About this exercise —
Whenever a line in this data holds the word "bare", report that line in full.

Data for the task —
-.-.-
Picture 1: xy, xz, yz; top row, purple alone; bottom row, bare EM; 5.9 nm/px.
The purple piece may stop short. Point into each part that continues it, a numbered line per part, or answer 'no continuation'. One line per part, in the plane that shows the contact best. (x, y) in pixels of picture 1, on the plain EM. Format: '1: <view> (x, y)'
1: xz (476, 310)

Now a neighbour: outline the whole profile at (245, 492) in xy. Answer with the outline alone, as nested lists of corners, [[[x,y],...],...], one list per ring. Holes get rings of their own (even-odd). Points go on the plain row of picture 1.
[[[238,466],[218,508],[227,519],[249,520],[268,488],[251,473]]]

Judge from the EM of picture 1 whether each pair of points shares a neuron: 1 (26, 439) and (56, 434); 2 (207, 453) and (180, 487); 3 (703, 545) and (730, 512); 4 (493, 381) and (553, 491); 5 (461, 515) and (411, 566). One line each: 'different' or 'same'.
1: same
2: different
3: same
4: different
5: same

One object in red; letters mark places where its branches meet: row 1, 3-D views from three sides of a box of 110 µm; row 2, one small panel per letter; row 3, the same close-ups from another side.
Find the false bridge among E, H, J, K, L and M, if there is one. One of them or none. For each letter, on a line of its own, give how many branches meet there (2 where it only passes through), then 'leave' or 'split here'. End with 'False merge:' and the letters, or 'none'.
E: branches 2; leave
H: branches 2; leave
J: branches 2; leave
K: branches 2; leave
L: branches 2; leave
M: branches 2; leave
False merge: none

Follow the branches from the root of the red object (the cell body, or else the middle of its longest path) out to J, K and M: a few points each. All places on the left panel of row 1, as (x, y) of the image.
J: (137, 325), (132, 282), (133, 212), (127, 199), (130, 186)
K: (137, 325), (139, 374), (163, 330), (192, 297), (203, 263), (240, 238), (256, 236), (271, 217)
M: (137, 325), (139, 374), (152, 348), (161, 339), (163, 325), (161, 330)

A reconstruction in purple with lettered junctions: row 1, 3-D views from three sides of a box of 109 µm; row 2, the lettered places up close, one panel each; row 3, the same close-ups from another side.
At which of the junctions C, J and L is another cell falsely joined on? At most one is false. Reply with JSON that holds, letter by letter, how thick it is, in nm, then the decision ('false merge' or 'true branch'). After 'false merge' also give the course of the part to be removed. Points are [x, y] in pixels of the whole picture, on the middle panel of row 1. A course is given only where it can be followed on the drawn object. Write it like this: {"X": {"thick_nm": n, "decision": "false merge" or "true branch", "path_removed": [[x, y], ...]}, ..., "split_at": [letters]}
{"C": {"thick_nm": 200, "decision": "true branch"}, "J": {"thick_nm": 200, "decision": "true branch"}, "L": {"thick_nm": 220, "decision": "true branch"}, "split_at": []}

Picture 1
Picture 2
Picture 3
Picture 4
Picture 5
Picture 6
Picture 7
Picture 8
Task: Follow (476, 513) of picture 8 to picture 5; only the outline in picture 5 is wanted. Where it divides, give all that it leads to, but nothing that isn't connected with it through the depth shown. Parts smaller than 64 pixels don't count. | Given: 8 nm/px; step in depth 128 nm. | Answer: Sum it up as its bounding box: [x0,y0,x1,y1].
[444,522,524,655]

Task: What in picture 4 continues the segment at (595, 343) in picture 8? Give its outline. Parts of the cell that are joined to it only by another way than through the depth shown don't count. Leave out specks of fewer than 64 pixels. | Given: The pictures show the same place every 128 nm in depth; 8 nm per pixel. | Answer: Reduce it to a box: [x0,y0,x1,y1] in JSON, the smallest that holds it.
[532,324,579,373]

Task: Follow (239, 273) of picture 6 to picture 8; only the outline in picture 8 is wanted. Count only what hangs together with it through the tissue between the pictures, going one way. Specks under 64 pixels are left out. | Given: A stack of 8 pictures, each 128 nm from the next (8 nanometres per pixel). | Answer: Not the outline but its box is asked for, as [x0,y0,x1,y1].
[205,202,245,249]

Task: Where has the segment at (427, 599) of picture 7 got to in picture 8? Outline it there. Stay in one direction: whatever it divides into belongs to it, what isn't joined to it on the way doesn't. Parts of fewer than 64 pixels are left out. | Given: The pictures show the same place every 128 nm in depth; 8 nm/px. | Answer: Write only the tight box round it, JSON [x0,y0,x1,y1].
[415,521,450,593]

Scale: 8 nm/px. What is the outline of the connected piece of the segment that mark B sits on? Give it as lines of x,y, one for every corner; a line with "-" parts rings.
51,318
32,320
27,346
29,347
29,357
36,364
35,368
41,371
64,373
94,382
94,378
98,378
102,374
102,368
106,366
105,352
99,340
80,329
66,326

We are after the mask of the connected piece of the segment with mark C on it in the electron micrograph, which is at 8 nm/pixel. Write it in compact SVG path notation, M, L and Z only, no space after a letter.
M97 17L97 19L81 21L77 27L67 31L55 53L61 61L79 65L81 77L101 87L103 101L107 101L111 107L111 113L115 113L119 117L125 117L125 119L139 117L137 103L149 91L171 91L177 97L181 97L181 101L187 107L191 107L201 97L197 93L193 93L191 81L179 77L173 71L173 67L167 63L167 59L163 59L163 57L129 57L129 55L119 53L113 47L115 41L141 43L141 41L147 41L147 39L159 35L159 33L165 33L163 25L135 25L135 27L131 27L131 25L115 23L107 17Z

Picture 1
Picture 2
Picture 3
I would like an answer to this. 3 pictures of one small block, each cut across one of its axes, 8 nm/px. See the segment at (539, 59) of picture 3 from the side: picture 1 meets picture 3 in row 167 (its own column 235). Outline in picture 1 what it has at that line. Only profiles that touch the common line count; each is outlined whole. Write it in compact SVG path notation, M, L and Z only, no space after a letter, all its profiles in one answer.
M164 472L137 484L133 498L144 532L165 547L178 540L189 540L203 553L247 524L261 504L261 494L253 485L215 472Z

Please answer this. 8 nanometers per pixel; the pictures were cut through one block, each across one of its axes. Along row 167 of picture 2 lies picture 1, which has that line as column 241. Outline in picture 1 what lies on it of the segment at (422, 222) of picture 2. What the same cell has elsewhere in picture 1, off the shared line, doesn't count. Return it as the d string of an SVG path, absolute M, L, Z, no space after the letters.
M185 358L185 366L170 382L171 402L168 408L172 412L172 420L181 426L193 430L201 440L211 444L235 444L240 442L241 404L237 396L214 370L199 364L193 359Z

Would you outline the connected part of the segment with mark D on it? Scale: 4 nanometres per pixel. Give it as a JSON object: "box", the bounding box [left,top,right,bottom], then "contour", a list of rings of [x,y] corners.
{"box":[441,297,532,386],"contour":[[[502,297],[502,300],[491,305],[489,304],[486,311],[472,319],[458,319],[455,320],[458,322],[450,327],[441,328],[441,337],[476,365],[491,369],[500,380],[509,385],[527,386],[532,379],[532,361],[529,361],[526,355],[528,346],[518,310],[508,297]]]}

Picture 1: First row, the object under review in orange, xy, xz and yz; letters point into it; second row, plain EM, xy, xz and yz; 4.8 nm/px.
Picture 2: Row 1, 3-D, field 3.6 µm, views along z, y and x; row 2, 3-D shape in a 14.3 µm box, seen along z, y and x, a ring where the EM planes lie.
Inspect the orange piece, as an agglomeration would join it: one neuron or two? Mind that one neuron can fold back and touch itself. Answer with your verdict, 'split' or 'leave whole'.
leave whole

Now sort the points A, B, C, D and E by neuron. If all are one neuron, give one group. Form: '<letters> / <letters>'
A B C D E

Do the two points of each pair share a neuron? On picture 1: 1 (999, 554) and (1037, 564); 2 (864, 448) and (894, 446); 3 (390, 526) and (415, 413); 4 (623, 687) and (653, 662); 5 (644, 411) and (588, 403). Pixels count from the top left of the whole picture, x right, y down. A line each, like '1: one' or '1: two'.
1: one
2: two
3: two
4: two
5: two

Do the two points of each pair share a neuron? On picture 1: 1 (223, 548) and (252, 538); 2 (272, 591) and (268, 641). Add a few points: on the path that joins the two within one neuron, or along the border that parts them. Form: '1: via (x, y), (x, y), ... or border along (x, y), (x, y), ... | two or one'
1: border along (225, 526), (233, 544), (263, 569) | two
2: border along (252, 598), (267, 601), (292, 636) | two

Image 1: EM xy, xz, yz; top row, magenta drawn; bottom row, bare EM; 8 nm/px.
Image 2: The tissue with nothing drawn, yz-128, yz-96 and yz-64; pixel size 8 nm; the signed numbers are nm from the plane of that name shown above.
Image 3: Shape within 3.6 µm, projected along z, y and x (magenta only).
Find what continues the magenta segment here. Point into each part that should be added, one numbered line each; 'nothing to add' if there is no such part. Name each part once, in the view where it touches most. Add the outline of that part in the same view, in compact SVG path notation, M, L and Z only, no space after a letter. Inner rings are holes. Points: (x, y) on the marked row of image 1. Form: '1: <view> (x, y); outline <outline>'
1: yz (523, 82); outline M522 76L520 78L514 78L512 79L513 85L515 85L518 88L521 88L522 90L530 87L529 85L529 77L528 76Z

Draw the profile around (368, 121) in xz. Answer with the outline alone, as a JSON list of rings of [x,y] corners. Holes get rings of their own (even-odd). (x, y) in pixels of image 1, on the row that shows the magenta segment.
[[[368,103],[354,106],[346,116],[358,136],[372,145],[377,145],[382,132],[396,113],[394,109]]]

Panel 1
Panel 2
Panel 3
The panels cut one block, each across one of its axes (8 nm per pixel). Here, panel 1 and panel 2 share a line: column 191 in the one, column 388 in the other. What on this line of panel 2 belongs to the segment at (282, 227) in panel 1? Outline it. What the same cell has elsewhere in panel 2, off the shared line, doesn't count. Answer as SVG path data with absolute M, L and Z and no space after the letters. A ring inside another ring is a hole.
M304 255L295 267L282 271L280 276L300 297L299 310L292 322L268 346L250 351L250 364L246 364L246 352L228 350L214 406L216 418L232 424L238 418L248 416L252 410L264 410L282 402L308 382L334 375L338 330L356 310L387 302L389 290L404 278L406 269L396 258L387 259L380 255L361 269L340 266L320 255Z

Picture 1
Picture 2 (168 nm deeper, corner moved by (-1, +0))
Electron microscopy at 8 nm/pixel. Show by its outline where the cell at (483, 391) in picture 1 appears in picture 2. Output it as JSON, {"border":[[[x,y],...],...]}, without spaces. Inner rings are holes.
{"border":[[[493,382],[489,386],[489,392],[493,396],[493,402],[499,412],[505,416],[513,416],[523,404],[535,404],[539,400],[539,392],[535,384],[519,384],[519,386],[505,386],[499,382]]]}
-.-.-
Reply to the exercise —
Picture 1: xy, xz, yz; top row, purple alone; bottom row, bare EM; 5.9 nm/px.
Image 1: EM xy, xz, yz; top row, magenta drawn; bottom row, bare EM; 8 nm/px.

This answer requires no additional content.